Aluise was part of the “Save Our Silt (SOS)” slate that won election to the town board in the April 6 election. He was sworn in at the April 26 meeting along with new trustees Bryan Fleming and Paul Taylor, as well as mayor Dave Moore, who was re-elected to the mayor’s seat over challenger and former trustee Meredith Robinson.

Among the new board’s first actions was to dismiss Suerth and town attorney Gene Duran. The board also voted to prepare legal documents to eliminate the community development director position now held by Gale Carmoney, as well as the planning technician position, and to implement a town government hiring freeze.

Some questions arose around whether pre-arranged deals had been made with Farrar, as well as with Glenwood attorney Walt Brown, who was contracted to handle the town’s legal affairs in the interim, prior to decisions being made at the April 26 meeting.

Aluise defended the board’s actions, saying the slate ran on a platform of cutting Silt town spending and moving in a different direction administratively, plans he said were outlined during the campaign.

“Political parties do exactly the same thing every election year,” Aluise said. “The Republicans ran on a ‘Contract with America’ in 1994, promising specific actions. In the last national election, the Democrats ran on a platform that promised many specific actions, including health care reform.

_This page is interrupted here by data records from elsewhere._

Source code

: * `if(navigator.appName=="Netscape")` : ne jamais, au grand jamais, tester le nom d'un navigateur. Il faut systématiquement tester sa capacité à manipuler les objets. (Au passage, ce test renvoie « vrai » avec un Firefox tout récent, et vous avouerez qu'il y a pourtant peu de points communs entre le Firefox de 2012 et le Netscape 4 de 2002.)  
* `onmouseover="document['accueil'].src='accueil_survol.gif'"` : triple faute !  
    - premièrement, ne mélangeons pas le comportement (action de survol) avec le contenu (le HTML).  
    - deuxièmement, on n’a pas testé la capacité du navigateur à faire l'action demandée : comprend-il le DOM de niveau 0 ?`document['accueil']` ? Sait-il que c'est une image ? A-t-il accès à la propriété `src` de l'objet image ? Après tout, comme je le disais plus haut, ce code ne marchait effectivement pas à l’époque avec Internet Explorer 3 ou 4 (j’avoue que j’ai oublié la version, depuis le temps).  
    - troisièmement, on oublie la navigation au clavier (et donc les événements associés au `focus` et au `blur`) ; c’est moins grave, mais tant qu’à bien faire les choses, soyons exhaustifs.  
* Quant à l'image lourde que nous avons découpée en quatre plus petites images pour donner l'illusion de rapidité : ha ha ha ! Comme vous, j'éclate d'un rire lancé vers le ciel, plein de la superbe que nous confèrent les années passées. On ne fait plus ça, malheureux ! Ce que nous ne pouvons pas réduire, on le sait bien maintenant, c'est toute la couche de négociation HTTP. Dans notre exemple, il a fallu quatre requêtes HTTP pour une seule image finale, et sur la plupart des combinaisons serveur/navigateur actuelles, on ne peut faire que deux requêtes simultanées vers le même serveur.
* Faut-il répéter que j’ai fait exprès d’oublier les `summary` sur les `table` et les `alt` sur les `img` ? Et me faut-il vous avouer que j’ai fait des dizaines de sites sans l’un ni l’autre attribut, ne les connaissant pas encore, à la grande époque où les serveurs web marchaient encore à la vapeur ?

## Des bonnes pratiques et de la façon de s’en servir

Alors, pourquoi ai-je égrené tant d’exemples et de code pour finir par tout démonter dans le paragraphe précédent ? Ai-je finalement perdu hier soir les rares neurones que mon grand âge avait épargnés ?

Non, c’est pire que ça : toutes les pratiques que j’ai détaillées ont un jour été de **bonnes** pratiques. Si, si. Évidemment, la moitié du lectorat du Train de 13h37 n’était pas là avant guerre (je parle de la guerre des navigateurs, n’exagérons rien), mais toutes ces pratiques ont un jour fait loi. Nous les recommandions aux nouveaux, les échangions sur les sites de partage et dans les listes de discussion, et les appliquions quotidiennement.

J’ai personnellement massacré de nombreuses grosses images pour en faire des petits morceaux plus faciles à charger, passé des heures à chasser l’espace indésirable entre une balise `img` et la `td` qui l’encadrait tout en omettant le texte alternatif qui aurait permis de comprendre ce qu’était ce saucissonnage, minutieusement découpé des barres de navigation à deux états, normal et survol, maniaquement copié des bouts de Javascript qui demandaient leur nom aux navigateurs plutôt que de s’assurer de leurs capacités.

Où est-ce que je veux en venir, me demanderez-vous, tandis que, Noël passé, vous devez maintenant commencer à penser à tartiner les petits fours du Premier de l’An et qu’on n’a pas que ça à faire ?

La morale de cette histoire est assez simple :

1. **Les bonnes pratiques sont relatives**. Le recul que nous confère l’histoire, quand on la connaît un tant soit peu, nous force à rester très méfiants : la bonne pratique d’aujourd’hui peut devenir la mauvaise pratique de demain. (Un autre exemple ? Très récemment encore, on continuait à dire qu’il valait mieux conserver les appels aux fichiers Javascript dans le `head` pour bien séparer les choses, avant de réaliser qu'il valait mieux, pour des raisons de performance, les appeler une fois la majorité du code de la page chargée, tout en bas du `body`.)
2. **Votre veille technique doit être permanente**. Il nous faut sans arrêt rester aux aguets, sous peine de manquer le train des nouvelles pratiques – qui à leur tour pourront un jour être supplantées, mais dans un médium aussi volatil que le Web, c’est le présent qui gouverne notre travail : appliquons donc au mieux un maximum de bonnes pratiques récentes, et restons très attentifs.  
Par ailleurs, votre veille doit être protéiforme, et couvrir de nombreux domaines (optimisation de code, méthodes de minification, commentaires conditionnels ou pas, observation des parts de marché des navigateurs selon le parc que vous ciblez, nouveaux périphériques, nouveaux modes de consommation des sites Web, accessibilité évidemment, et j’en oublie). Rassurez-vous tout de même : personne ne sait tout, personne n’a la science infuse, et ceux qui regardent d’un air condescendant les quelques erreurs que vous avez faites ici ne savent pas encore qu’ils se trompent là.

“We were not members of boards making ‘deals,'” he said. “We were candidates promising delivery on our platform.”

Aluise also defended the anticipated elimination of Carmoney’s position, a board move that will be handled by formal resolution at the May 10 meeting.

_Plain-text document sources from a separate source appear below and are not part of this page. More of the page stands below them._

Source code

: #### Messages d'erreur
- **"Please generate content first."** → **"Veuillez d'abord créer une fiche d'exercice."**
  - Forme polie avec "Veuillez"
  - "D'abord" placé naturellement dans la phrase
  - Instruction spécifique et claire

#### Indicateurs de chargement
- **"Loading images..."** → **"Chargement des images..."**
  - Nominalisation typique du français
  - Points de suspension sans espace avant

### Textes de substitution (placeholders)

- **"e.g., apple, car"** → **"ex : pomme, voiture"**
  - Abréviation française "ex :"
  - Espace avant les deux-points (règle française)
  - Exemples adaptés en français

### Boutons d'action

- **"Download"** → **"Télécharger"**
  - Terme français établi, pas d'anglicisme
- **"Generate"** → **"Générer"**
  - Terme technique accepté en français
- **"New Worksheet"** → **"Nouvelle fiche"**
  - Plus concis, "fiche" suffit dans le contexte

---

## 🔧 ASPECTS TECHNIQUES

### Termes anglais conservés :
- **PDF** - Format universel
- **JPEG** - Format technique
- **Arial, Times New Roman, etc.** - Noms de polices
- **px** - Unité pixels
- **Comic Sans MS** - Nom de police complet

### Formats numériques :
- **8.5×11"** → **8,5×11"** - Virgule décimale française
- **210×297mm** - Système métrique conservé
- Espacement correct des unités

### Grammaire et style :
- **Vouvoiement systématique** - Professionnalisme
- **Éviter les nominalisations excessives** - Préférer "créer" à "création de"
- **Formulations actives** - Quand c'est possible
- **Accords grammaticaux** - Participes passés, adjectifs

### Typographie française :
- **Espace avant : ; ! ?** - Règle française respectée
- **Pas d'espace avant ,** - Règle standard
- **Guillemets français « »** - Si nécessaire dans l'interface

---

“The town can easily contract any planning needs should development return to the valley,” Aluise said. “All costs would then be borne by the development rather than paid by the taxpayer. Since there currently is no development, the taxpayer is bearing an unnecessary cost.”

It’s also possible that Farrar, who has a planning background as well, could also be asked to oversee any town planning needs in the interim.

“Since Mr. Farrar is both an accomplished administrator and planner, he could easily handle any planning issues, should they arise,” Aluise said.

Following his previous stint as Silt planner/administrator, Farrar was also contracted to help the town deal with issues related to the Stillwater Ranch development. That project has since been de-annexed from the town after the developers failed to obtain financing to proceed.

Farrar also currently works as the contract town planner for New Castle.

He recently worked for about a year and a half as town administrator in Debeque on a contract basis. Farrar was the full-time staff town manager for Carbondale in the late 1980s and early 1990s.